Nigeria's 'infrastructure gap' must be solved to reap the benefits of Brexit
Feature Highlight
If Nigeria is to take full advantage of global political upheavals such as Brexit, it can only do so with a focused handling of its domestic affairs.
As the UK's exit from the European Union (EU) continues to shape global politics, financial experts in Nigeria are expressing excitement over possible new deals with Britain. However, analysts at Cowry Asset Management Limited laid out concerns over Nigeria’s infrastructural and human capital gaps, saying that these deficits will negate any possible benefits from Brexit. The issue was raised in the firm’s Weekly Financial markets review outlook.
This is in reference to Nigeria’s infrastructural deficit that is expected to reach $878 billion (320 trillion naira) by 2040. The prediction was based on a projected Gross Domestic Product (GDP) increase of 4.1% per year, and a steady rise in population, which is estimated to grow by 2.4% per year.
According to an online news report by Vanguard, it is projected that the gap will reach $3 trillion (1 quadrillion naira) in the next 26 years. The same concern has been raised by the African Development Bank, which stated that “Nigeria’s infrastructure cumulative financing needs are estimated to reach 3 trillion dollars by 2044 or about 100 billion dollars annually."
This is not to mention the chronic infrastructural issues in general. In a Financial Nigeria knowledge-based article, “Africa's need for infrastructure to fast-track development”, Efem Nkam Ubi of the Nigerian Institute of International Affairs cited lack of local expertise, need for external capital, misgovernance, and corruption as “the bane of Africa’s infrastructure development.”
Thankfully, local financial institutions have already identified key areas and projects to fast-track the country’s Sustainable Development Goals. African Investment Forum coordinator, Folarin Alayande specified that our nation needs about $22.5 billion (8.2 trillion naira) worth of investment commitments by 2020 to finance these projects.

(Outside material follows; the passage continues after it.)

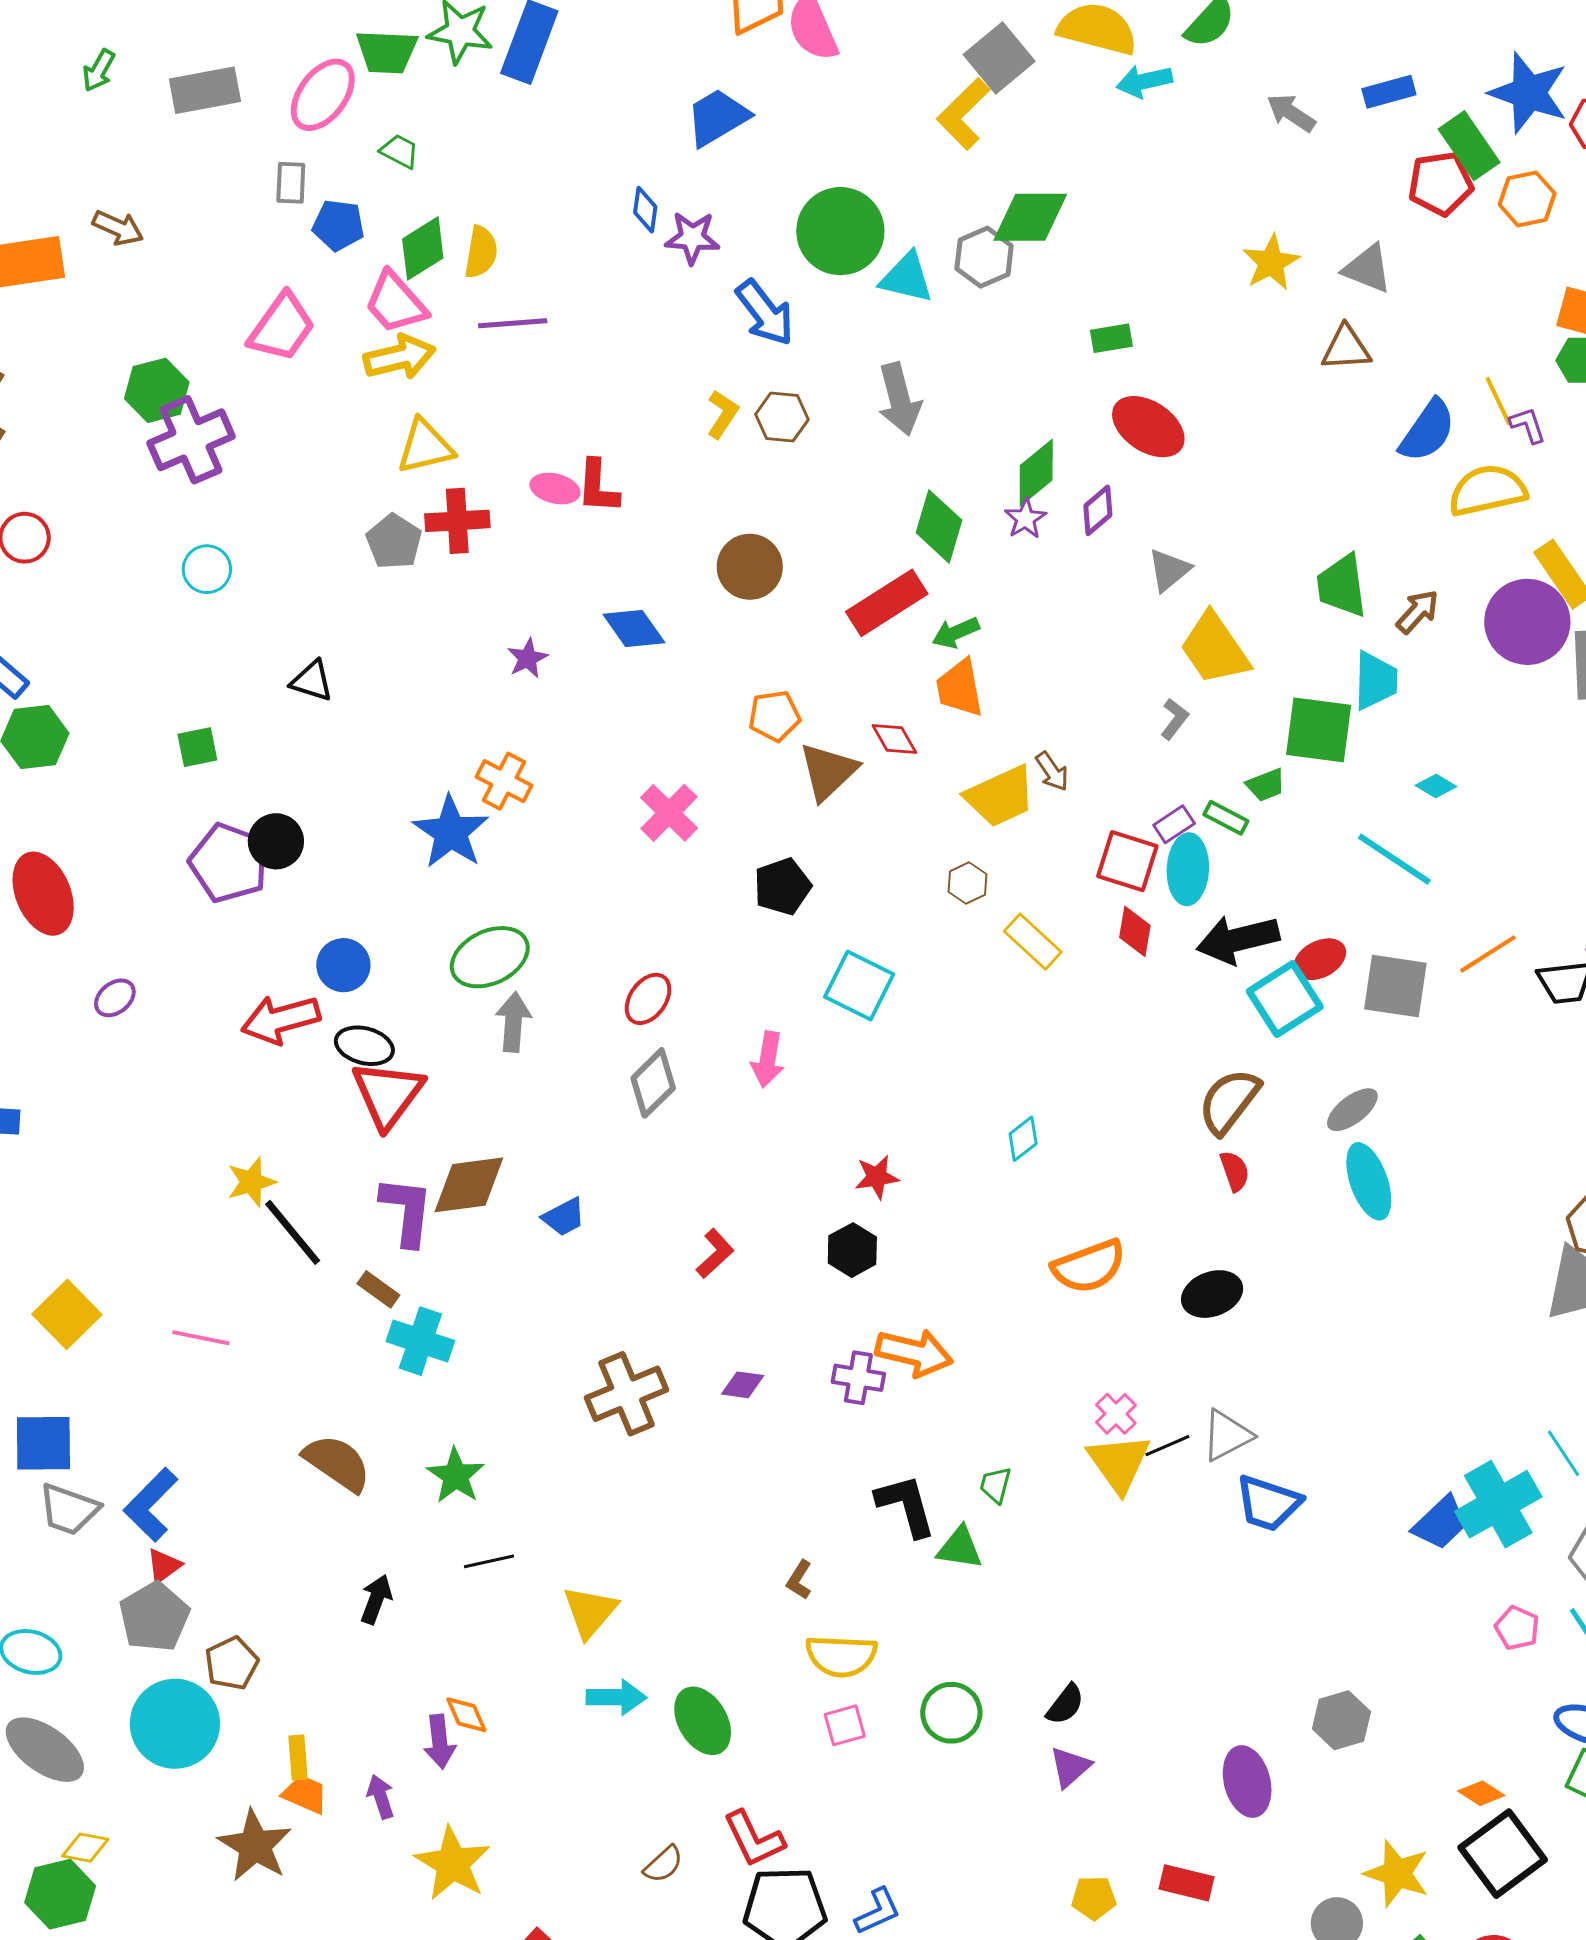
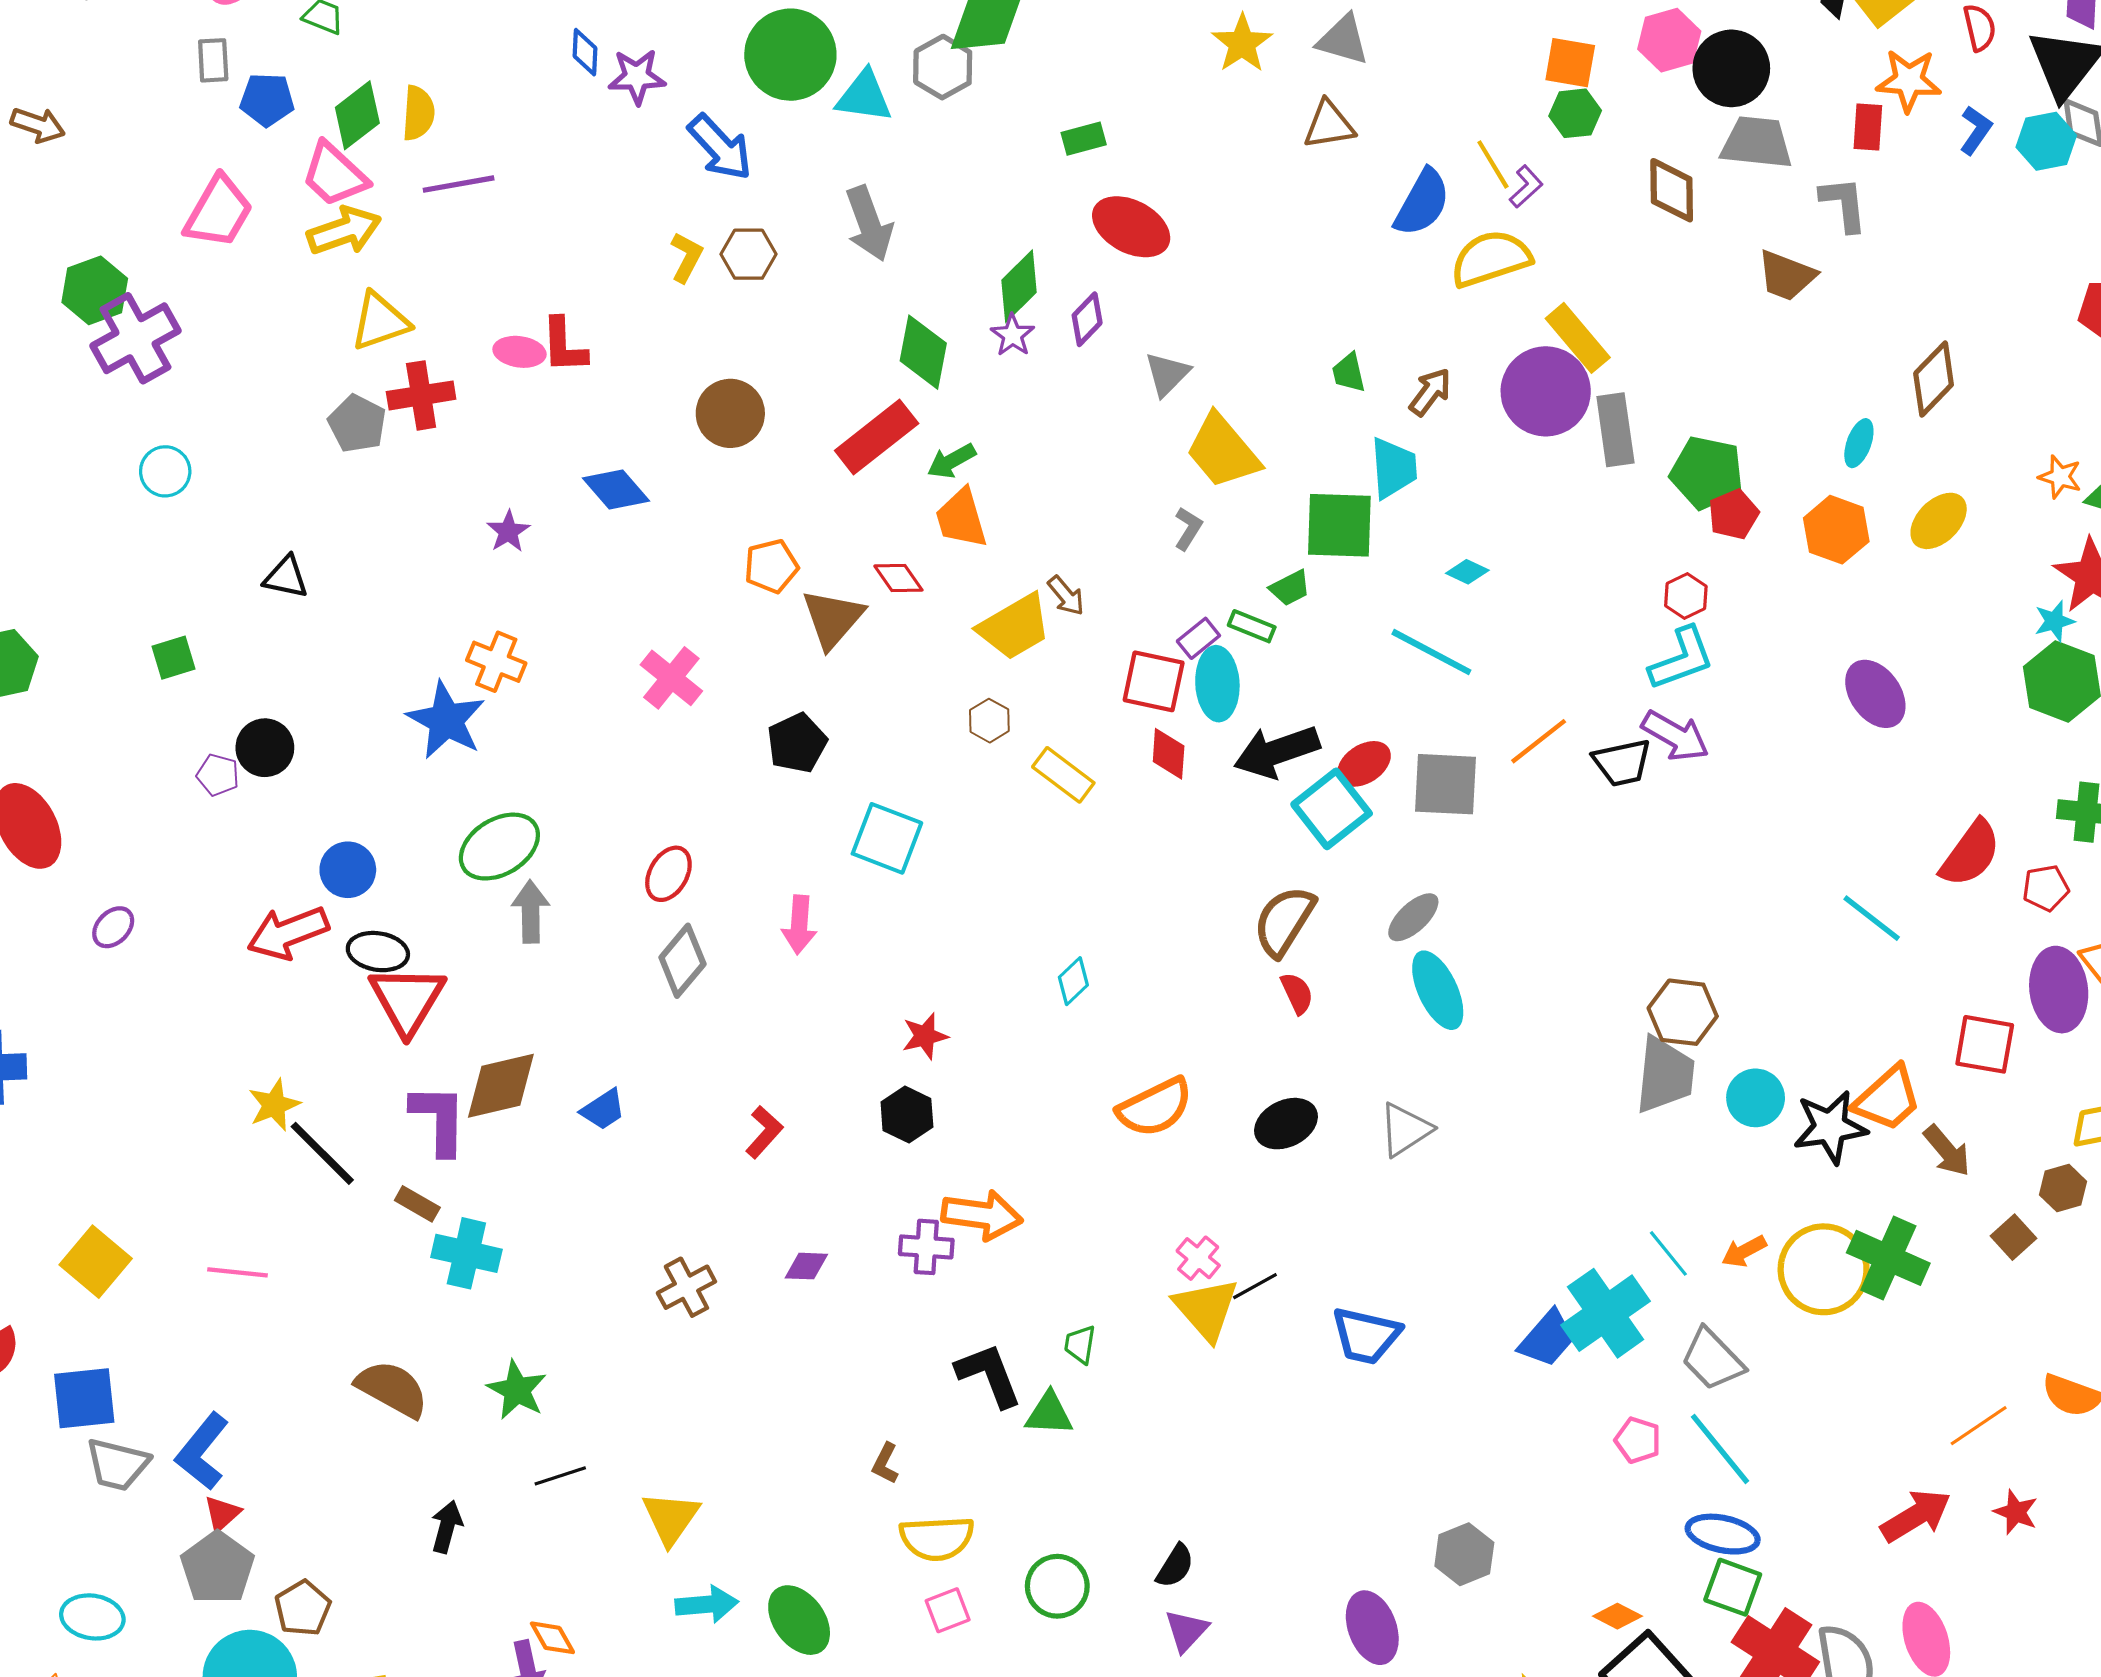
purple L-shape: (1528, 425) -> (1526, 187), turned 72
green trapezoid: (1342, 586) -> (1349, 373), size x0.6
purple pentagon: (229, 863) -> (218, 775), size x0.5
brown cross: (627, 1394) -> (686, 1287), size x0.7
gray triangle: (1227, 1435) -> (1405, 1130), moved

And although there are infrastructural issues, there is optimism among Commonwealth nations about UK’s withdrawal from the European bloc. A large portion of the aforementioned investment needs are expected to be supplied by a post-Brexit British economy, which experts believe will re-establish relationships with its former trade networks. Lagos-based Financial Derivatives Company (FDC) detailed this prediction, saying, “Nigeria’s trade with Britain will increase with soft or hard Brexit; trade with Commonwealth countries will be stronger; concessioning funding from Commonwealth sources; international financing will become more expensive; companies likely to hedge on forex-denominated transactions and the Central Bank of Nigeria (CBN) may respond by tightening further – lending rates to increase further.”
The Chairman of the Commonwealth Enterprise and Investment Council (CWEIC), Lord Marland of Odstock, noted that Nigeria’s huge 202-million-strong market loves British products, and may, therefore, be a strong trading asset within the country. Nigeria’s economy is the largest in Africa and the fifth-largest in the British Commonwealth.
Brexit marked the start of significant change in the UK’s trade relationships. Seven of its top ten trading partners are part of the EU. Research by PricewaterhouseCoopers revealed that during Brexit, 44% of UK’s export was to EU member states, while 53% of imports came from EU countries. Because of this, Britain needed to form new strategies with regards to international exchange of goods and services.
FXCM recently delved into the effects of Brexit on the UK's trade deals moving forward, such as the need to designate new trade routes and borders. The British government enacted a 21-month transition period to allow affected industries to make the necessary adjustments. Within this transition period, the UK may forge new market relations with Commonwealth countries and former colonies including Nigeria.
But while Brexit is a crucial political and economic move for the UK, it would be a challenge for developing nations like Nigeria to fill in the gaps left by changes on the EU market. Moreover, Nigeria’s infrastructural problems are rooted not only to lack of foreign investment, but to a host of domestic problems as well. The nation is still dealing with the atrocities of the jihadist group Boko Haram, prompting the country to accept British military assistance. Misgovernance and corruption still remain and are seen as the root of countless rebellions in the nation. Over-dependence on foreign investment and assistance for economic development also brings up questions about financial priorities.
If Nigeria is to take full advantage of global political upheavals such as Brexit, it can only do so with a focused handling of its domestic affairs.